Äpfel und Gewürze, vor allem dieses sehr scharfe Rabiatzeug, hat mir die Bäuerin geschenkt. Wenn ich sie danach frage, bestätigt es sich: das alles braucht unglaublich viele Handgriffe. Und Wissen, wie man derlei Dinge behandeln muß, damit alles gelingt.

Die alte Geschichte mit dem Feuer. Seine Gefahr bannen und seine Hitze kontrollieren. An den Herdstellen sind die Wurzeln von Zivilisationen. Das Essen. Tongefäße. Stahl. Glas. So verzweigt es sich. Die Gefahr zu bannen und die Hitze zu kontrollieren läßt manches werden. Metall schneiden, Metall verbinden, beides geht mit Feuer. Wenn man anfängt, darüber nachzudenken, ist kein Ende der Möglichkeiten in Sicht.

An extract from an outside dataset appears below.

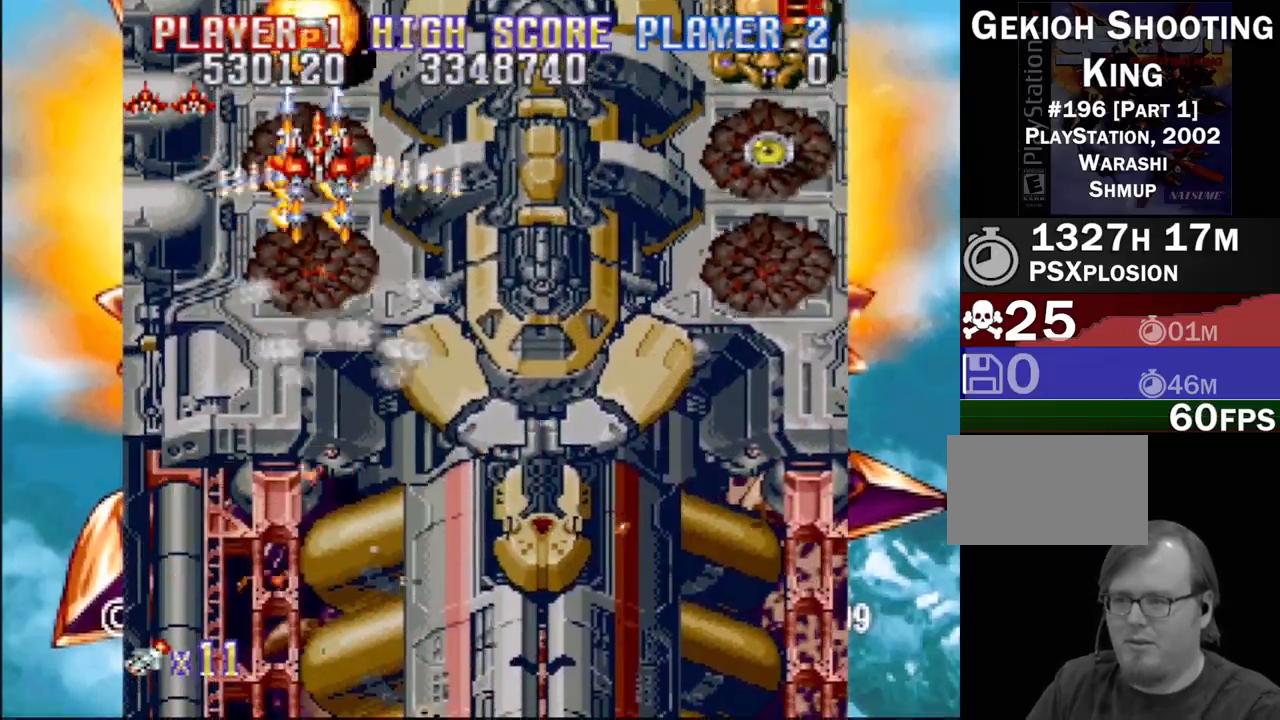
{"buttons": ["CROSS", "DPAD_DOWN", "DPAD_LEFT"], "events": [[17, "DPAD_RIGHT", "down"], [17, "DPAD_UP", "up"], [33, "DPAD_DOWN", "down"], [233, "DPAD_RIGHT", "up"], [317, "DPAD_LEFT", "down"]]}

Aber die Speisen! Jüngst war ich mit dem Panda-Boss auf dem Parkdeck. Sie hat das gleiche Faible für alte Autos wie ich, denn das ist uns alles Beute. (Sie schraubt aber auch – im Gegensatz zu mit – an ihren italienischen Favoriten.) So streunten wir mit Fotoapparaten zwischen den Fahrzeugen herum, Panda-Boss, Garagenliebling und ich.

„Heute ist die Sonne unser Feind“, sagte sie, denn oft hatten wir Gegenlicht oder harte Lichtreflexe von Glas und Chrom, was beim Fotografieren naturgemäß sehr stört. Von ihr habe ich diese Mischung bekommen: Salz und verschiedene Kräuter, „alle von meinem Balkon“.

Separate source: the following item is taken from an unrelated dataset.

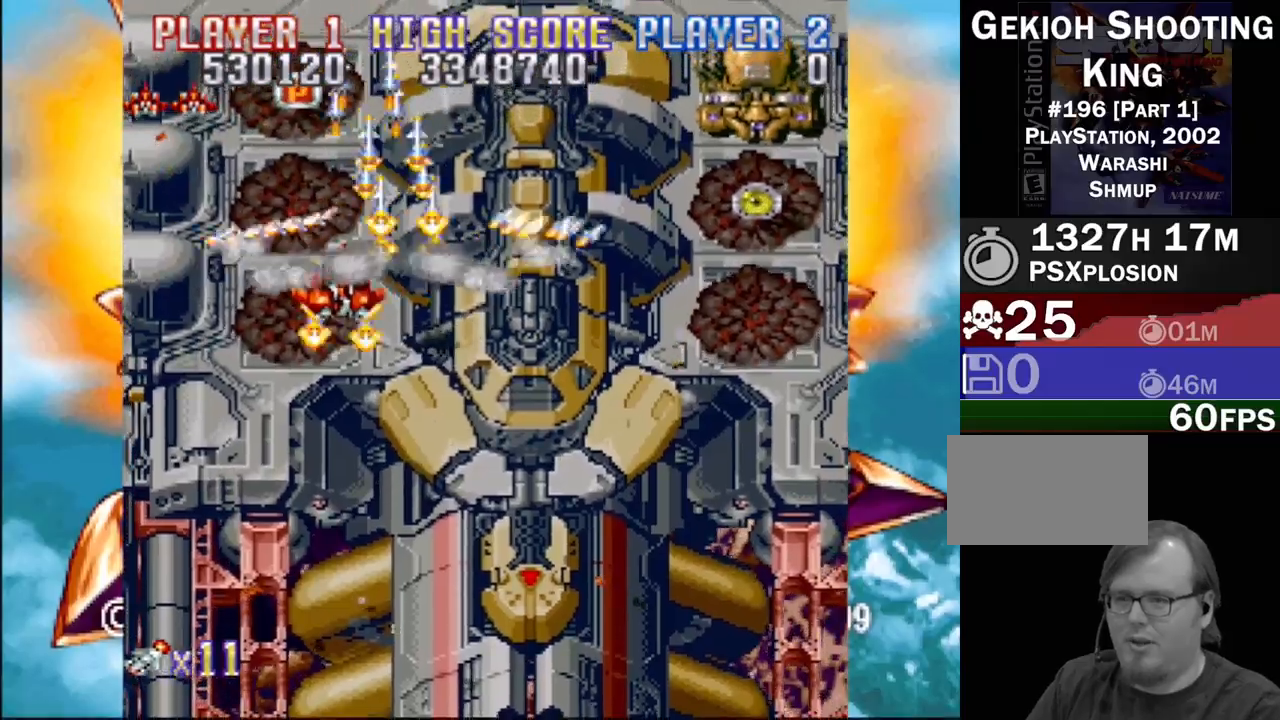
{"buttons": ["CROSS", "DPAD_DOWN", "DPAD_RIGHT"], "events": [[17, "DPAD_DOWN", "up"], [50, "DPAD_UP", "down"], [133, "DPAD_LEFT", "up"], [483, "DPAD_RIGHT", "down"], [483, "DPAD_UP", "up"], [500, "DPAD_DOWN", "down"]]}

Freilich bin ich begünstigt. Ich hab nun Zeit, mich diesen Dingen zu widmen Ich muß im Alltag nicht unter dichter Versorgungsarbeit mühsam dem Lauf der Dinge Nischen für solche Betrachtungen abringen. (Solche Verpflichtungen liegen längst hinter mir.)

Mein Arbeitsplatz ist unterm gleichen Dach wie die Küche, genau ein Stockwerk darüber. Ich war in eben meiner Küche nie von Talenten oder Visionen belastet. Da hat sich inzwischen viel Spielraum aufgetan. Ich koche längst wieder Dinge, die mir selbst auch schmecken, obwohl ich nicht die Nerven hätte, das jemandem anderen vorzusetzen.

Ich treibe durch die Tage und durch meine Themen. Die Stromversorgung ist so stabil wie der Internetzugang, was bedeutet: ein großer Teil meiner Arbeit war durch den Lockdown vollkommen unbehelligt.

Dieser nächste Anlaß zur Sparsamkeit. Daraus eine Konzentration auf das Verfügbare. Eine erhöhte Achtsamkeit für Vorhandenes. Die Geschmäcker. Diese Momente, wenn sich all das erschließt. Wein, Käse, Gewürze, Äpfel… Über Brot hatte ich auch mehrfach nachzudenken.